_What to produce_: Set down the whole mailing list message below on OpenPGP signatures and key IDs, word for word.

_Text segment_:
------------------------------------------------

[messaging] Advertising public key in email (was: TOFU to ease PGP key discovery)

Daniel Kahn Gillmor dkg at fifthhorseman.net
Wed Feb 11 06:11:47 PST 2015

On Wed 2015-02-11 01:33:40 -0500, Trevor Perrin wrote:
> I'm not sure PGP signatures contain the public key or a full hash by
> default - so you may be right that signing by itself is insufficient
> (signatures don't necessarily "bind" the public key - see
> "duplicate-signature key selection" [2]).

OpenPGP signatures currently don't contain the full public key or even a
full fingerprint.  What's present is the 64-bit "long keyid", which i
don't think is sufficient (David Leon Gil has already demonstrated
manufactured collisions in the short keyid space, and i doubt a
pre-image against some key in the strong set is out of reach for a
well-resourced researcher).

------------------------------------------------

_Saved data entries_:

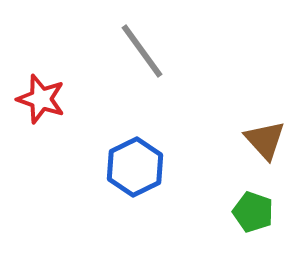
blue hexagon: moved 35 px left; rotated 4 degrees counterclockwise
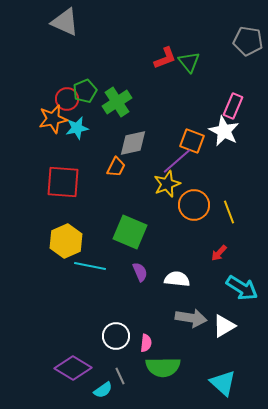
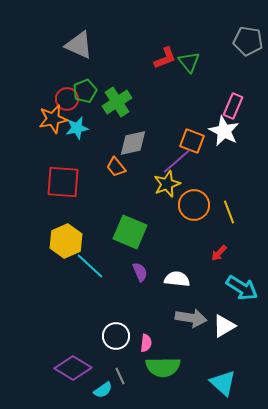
gray triangle: moved 14 px right, 23 px down
orange trapezoid: rotated 115 degrees clockwise
cyan line: rotated 32 degrees clockwise
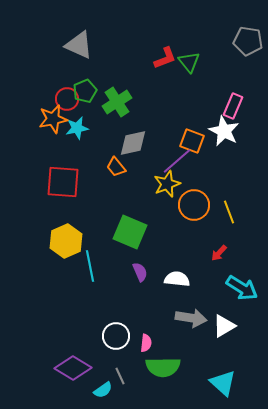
cyan line: rotated 36 degrees clockwise
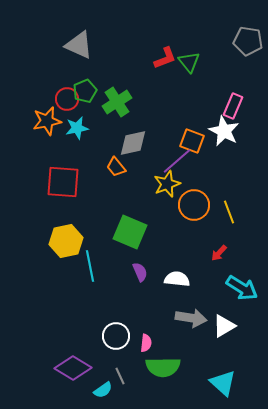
orange star: moved 6 px left, 2 px down
yellow hexagon: rotated 12 degrees clockwise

------------------------------------------------

_Task output_:
[messaging] Advertising public key in email (was: TOFU to ease PGP key discovery)

Daniel Kahn Gillmor dkg at fifthhorseman.net
Wed Feb 11 06:11:47 PST 2015

On Wed 2015-02-11 01:33:40 -0500, Trevor Perrin wrote:
> I'm not sure PGP signatures contain the public key or a full hash by
> default - so you may be right that signing by itself is insufficient
> (signatures don't necessarily "bind" the public key - see
> "duplicate-signature key selection" [2]).

OpenPGP signatures currently don't contain the full public key or even a
full fingerprint.  What's present is the 64-bit "long keyid", which i
don't think is sufficient (David Leon Gil has already demonstrated
manufactured collisions in the short keyid space, and i doubt a
pre-image against some key in the strong set is out of reach for a
well-resourced researcher).